Option One Mortgage Corp. v. Wall

977 P.2d 408, 159 Or. App. 354, 1999 Ore. App. LEXIS 420
CourtCourt of Appeals of Oregon
DecidedMarch 24, 1999
Docket97-80747; CA A99786
StatusPublished
Cited by6 cases

This text of 977 P.2d 408 (Option One Mortgage Corp. v. Wall) is published on Counsel Stack Legal Research, covering Court of Appeals of Oregon primary law. Counsel Stack provides free access to over 12 million legal documents including statutes, case law, regulations, and constitutions.

Bluebook
Option One Mortgage Corp. v. Wall, 977 P.2d 408, 159 Or. App. 354, 1999 Ore. App. LEXIS 420 (Or. Ct. App. 1999).

Opinion

*356 WOLLHEIM, J.

In this forcible entry and detainer (FED) action, defendants appeal a judgment in favor of plaintiff, Option One Mortgage, pursuant to ORS 86.7559(5), regarding possession of residential real property and an award of attorney fees to plaintiff as the prevailing party. Defendants’ first assignment of error asserts that, because service of the notice of the trust deed foreclosure and sale was inadequate under ORS 86.750(1), plaintiff is not entitled to possession of the property as a “purchaser” at the trust deed foreclosure sale, ORS 86.755(5). Because we reverse on that ground, we do not address defendants’ other arguments. We also reverse the award of attorney fees, because plaintiff is no longer the prevailing party in the FED action.

Defendant Marsha A. Ofsthun 1 granted plaintiff a trust deed in residential real property in Lane County to secure a loan. Thereafter, plaintiff assigned its rights to a third party. Later, defendants defaulted in their payment obligations, and on December 19, 1996, the notice of trust deed foreclosure and sale was served on Josh Conrow as substituted service on defendants. The proof of service of the notice of sale stated that Conrow “is a person over the age of 14 years and a member of * * * [defendants’] household.” In April 1997, the trustee conducted a nonjudicial trust deed foreclosure and sale pursuant to ORS 86.705 through ORS 86.795 and sold the property to plaintiff. Plaintiff brought this action to have defendants and their posséssions removed from the property. In defense, defendants asserted that they had not been adequately served with notice of the nonjudicial foreclosure.

Testimony at trial revealed that Conrow was the adult son of defendant Marsha Ofsthun. Conrow arrived at defendants’ home in November from Arkansas, where he had been living with his father. Both defendants testified that it was Conrów’s intent to move to Eugene to live with either his *357 brother or a friend and find a job there and that Conrow never intended to live in defendants’ Lane County home. Defendants explained that, after staying with them for a few days in November, Conrow moved to his brother’s house in Eugene. At some point thereafter, Conrow left his brother’s house and went to live with a friend in Eugene. Defendants stated that Conrow came back to visit them around the first of December for “at most five days,” and that the next time defendants saw Conrow was on Christmas day. Defendants’ testimony indicated that Conrow was already residing in Eugene on December 19 and explained that they had no knowledge of how Conrow came to be at their house and was served on that date. Defendants also testified that Conrow had the mental capacity of a five or six year old and had only completed the equivalent of seventh grade. Defendants said that Conrow never gave them the papers served on him. They first learned of the notice of foreclosure and sale in January 1997, when follow-up service was mailed to their home.

Exercise data
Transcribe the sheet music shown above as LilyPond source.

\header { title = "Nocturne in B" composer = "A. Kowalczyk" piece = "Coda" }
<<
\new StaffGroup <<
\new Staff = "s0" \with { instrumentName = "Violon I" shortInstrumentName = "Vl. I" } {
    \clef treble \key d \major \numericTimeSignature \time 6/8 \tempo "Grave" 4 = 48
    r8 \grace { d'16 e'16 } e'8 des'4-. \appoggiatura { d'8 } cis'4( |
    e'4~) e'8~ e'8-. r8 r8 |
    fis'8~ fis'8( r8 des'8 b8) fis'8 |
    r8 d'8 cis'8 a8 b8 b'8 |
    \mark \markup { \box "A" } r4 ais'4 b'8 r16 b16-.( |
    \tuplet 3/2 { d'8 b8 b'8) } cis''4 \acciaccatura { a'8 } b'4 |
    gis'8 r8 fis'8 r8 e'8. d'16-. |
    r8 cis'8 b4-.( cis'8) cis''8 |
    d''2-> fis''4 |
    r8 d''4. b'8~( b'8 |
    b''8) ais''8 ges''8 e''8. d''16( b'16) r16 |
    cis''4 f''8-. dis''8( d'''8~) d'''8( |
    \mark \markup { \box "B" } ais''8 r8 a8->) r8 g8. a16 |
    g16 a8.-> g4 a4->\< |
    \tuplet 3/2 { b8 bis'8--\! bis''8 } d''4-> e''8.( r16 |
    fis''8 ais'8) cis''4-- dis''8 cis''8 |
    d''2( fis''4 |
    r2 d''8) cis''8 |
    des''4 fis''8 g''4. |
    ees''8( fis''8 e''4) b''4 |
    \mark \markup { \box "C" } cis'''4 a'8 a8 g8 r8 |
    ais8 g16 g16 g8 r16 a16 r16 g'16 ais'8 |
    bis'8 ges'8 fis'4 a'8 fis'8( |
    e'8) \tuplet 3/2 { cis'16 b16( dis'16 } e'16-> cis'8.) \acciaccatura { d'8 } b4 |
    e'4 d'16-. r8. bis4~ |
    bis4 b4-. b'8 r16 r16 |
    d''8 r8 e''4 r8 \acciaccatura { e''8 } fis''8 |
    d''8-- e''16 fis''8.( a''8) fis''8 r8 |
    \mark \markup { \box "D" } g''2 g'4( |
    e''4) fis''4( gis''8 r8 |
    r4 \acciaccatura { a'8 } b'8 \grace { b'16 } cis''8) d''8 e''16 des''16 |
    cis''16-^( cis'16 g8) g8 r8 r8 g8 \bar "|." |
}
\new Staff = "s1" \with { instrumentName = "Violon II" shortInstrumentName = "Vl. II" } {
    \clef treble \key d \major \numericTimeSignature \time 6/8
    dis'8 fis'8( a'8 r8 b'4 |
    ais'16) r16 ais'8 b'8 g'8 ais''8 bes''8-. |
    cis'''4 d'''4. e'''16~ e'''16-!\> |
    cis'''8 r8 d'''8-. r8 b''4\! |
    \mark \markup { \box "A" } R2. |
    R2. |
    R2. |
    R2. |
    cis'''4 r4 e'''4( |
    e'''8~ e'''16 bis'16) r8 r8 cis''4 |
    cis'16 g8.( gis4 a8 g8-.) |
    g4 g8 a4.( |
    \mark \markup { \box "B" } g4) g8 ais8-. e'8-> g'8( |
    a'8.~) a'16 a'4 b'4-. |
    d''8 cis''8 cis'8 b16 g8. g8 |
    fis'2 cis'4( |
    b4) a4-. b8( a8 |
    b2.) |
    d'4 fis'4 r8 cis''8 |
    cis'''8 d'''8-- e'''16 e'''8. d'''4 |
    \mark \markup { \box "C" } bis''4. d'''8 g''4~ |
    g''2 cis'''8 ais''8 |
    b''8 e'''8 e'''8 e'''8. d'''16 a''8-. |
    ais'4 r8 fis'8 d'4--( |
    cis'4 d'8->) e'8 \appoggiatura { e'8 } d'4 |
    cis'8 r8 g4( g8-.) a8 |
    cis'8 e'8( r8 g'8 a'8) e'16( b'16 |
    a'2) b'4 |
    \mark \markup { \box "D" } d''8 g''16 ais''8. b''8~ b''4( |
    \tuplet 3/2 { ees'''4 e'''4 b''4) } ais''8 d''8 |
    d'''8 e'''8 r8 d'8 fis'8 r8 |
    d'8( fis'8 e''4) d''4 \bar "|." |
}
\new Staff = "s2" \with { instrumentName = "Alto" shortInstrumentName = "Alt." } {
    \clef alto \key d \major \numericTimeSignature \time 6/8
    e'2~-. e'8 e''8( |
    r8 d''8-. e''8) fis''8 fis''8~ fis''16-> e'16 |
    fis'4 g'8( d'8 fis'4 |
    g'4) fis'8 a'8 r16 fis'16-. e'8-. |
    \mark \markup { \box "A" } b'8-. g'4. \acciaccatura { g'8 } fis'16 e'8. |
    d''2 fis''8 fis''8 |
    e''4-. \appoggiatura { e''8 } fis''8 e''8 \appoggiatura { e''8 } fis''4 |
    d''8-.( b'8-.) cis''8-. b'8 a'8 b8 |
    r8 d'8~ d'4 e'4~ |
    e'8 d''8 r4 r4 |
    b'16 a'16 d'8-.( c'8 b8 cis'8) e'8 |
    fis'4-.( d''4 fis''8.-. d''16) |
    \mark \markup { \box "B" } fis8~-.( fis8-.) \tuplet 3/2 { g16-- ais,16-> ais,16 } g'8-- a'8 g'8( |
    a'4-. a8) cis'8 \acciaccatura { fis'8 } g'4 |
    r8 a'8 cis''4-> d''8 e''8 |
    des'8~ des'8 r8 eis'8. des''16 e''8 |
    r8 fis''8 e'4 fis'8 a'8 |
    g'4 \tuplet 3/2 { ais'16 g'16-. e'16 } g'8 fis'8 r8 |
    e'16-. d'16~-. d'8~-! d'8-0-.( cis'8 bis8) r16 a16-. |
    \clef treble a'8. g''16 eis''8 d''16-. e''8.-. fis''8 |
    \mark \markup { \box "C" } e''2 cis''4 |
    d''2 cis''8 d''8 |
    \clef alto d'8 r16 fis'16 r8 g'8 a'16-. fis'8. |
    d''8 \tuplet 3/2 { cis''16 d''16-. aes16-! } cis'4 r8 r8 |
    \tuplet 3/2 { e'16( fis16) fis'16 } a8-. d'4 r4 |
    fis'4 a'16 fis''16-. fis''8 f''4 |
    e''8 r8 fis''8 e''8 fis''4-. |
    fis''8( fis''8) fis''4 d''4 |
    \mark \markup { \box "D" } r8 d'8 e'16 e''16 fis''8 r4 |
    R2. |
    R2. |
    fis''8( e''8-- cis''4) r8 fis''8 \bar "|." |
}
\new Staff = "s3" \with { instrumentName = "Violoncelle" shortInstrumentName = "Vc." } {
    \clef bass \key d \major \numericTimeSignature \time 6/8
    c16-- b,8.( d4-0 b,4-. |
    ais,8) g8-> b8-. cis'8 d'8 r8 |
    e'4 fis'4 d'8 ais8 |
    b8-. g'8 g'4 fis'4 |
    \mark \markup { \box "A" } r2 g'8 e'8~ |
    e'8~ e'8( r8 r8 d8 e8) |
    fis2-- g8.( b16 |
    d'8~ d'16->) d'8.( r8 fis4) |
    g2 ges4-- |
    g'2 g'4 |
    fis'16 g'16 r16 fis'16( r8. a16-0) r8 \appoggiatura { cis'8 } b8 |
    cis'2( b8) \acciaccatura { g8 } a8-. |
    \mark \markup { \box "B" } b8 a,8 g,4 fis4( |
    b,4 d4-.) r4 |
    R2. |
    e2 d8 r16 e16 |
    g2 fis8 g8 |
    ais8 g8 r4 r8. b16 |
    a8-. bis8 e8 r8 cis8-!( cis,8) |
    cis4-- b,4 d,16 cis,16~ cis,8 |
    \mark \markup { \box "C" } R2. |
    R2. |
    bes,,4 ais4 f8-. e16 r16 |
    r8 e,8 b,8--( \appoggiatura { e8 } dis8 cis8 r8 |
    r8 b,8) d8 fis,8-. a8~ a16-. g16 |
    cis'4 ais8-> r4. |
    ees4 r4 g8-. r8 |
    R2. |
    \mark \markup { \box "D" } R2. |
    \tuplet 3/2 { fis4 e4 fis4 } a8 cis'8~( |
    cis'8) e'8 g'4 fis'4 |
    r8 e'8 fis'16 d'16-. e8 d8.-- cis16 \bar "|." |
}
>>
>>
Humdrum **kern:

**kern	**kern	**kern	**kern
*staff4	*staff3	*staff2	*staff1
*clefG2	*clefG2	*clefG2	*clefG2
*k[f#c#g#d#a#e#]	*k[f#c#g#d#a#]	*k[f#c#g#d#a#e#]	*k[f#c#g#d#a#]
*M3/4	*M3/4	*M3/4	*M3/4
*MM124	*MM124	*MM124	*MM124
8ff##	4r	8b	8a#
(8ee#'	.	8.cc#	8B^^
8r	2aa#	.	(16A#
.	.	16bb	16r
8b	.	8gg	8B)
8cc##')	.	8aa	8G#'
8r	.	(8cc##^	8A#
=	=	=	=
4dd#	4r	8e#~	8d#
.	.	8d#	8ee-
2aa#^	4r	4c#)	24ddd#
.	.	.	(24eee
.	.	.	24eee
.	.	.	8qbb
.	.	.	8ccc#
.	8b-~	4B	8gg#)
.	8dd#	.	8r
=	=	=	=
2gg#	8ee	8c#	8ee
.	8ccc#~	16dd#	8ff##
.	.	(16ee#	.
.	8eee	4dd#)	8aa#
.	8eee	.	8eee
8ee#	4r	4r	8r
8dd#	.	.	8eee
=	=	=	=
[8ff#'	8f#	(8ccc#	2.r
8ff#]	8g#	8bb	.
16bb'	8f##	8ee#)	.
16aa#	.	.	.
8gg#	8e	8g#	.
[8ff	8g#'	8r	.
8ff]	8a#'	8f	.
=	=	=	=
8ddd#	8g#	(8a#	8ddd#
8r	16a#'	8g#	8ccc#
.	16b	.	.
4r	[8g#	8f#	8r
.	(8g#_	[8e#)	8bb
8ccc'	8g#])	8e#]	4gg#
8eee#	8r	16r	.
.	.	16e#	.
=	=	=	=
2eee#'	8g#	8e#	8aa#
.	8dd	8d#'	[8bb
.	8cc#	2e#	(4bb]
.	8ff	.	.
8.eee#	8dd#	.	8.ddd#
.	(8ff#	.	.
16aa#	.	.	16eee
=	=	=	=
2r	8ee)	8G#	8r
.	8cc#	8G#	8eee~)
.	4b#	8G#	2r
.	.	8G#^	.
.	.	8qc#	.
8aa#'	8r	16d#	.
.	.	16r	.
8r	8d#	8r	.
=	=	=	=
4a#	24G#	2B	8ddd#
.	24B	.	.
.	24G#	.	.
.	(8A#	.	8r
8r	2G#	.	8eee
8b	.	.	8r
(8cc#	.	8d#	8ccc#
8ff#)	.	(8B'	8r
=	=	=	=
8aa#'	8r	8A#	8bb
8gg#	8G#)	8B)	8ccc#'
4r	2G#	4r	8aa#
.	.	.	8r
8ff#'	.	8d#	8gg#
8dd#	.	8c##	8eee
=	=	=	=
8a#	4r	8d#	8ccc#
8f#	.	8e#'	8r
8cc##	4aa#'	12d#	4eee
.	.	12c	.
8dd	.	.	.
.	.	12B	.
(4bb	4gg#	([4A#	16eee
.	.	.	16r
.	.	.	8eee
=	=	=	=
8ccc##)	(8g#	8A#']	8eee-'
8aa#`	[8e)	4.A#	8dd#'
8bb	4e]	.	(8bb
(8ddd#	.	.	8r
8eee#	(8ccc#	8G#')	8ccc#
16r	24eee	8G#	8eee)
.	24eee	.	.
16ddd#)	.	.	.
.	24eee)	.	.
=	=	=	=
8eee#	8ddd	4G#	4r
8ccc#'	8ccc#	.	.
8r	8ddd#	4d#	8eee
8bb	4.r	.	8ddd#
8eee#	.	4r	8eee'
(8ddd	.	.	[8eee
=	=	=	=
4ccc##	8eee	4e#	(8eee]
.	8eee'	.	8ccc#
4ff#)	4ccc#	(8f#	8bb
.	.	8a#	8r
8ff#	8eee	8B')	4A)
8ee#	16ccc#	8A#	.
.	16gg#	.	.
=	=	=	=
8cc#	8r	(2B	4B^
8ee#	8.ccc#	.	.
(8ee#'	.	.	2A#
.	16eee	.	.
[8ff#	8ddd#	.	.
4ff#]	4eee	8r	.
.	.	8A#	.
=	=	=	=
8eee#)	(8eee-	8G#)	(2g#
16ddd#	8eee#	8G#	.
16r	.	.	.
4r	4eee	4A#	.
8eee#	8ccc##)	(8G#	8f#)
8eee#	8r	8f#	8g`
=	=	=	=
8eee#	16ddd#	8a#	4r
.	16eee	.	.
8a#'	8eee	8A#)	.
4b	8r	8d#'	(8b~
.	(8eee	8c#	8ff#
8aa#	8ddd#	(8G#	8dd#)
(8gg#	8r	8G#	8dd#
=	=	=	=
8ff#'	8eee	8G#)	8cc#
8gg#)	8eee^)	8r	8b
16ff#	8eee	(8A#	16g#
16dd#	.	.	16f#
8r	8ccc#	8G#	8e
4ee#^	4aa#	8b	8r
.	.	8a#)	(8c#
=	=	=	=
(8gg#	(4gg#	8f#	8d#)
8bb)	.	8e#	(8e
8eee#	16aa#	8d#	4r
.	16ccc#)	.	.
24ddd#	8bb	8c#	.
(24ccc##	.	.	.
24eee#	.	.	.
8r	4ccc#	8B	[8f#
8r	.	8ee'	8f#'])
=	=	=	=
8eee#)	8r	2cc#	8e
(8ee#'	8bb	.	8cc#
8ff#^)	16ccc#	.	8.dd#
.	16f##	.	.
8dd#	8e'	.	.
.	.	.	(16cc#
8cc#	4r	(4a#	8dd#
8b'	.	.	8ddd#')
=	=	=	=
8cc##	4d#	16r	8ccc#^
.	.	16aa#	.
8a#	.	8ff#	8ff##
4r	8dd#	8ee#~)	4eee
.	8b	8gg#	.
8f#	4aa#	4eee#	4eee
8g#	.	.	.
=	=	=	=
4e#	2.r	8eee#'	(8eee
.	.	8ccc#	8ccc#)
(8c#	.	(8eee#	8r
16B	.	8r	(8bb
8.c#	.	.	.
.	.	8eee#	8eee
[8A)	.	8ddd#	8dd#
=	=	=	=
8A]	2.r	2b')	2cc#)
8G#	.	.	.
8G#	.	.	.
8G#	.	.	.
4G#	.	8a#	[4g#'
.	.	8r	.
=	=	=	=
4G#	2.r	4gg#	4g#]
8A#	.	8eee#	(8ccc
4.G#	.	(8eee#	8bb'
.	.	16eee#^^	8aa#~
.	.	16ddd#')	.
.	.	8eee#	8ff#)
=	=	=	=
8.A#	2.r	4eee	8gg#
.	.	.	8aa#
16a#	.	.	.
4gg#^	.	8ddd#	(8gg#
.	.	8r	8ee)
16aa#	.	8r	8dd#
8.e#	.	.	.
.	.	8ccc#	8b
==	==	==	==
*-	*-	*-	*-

Work to complete
[a] Return the passage of the Option One Mortgage opinion starting at "In this forcible" and ending at "the FED action.", copied word for word.
[b] Carry the Option One Mortgage opinion forward from its final sentence.

Exercise results
[a]
In this forcible entry and detainer (FED) action, defendants appeal a judgment in favor of plaintiff, Option One Mortgage, pursuant to ORS 86.7559(5), regarding possession of residential real property and an award of attorney fees to plaintiff as the prevailing party. Defendants’ first assignment of error asserts that, because service of the notice of the trust deed foreclosure and sale was inadequate under ORS 86.750(1), plaintiff is not entitled to possession of the property as a “purchaser” at the trust deed foreclosure sale, ORS 86.755(5). Because we reverse on that ground, we do not address defendants’ other arguments. We also reverse the award of attorney fees, because plaintiff is no longer the prevailing party in the FED action.

[b]
Plaintiff first contends that the trial court did not have jurisdiction to consider defendants’ challenge to the underlying nonjudicial foreclosure. ORS 86.755(5) provides that the “purchaser at the trustee’s sale shall be entitled to possession of the property” and that “[a]ll persons not holding under an interest prior to the trust deed may be removed from possession by following the procedures set out in” the FED statute. 2 Plaintiff points out that, under former ORS 46.060(l)(e), the district court had exclusive jurisdiction to decide FED cases but that district courts had no jurisdiction to determine title to property pursuant to former ORS 46.084(1), 3 repealed by Or Laws 1995, ch 658, § 127. Plaintiff contends that the district court had no authority to consider defendants’ argument that notice of the foreclosure and sale was inadequate because such an argument would necessarily decide the validity of plaintiffs title to the property.

*358 That argument mischaracterizes the district court’s jurisdiction as well as the disposition it rendered in this case. Former ORS 46.084(1) expressly allows title to real property to be “controverted or questioned” but not “determined” by the district court. (Emphasis added.) Indeed, an FED court has authority to consider issues regarding title “insofar as necessary for determination of possession,” but the judgment may not determine how those issues affect title. Lawton v. Simpson, 133 Or App 489, 492, 891 P2d 1371 (1995). Here, the district court did not determine the validity of plaintiffs title. Rather, the court entered a judgment granting plaintiff possession and considered arguments regarding the validity of plaintiffs title in determining its right to possession under ORS 86.755(5). Therefore, defendants’ arguments were properly argued and preserved at trial and are correctly before us on appeal.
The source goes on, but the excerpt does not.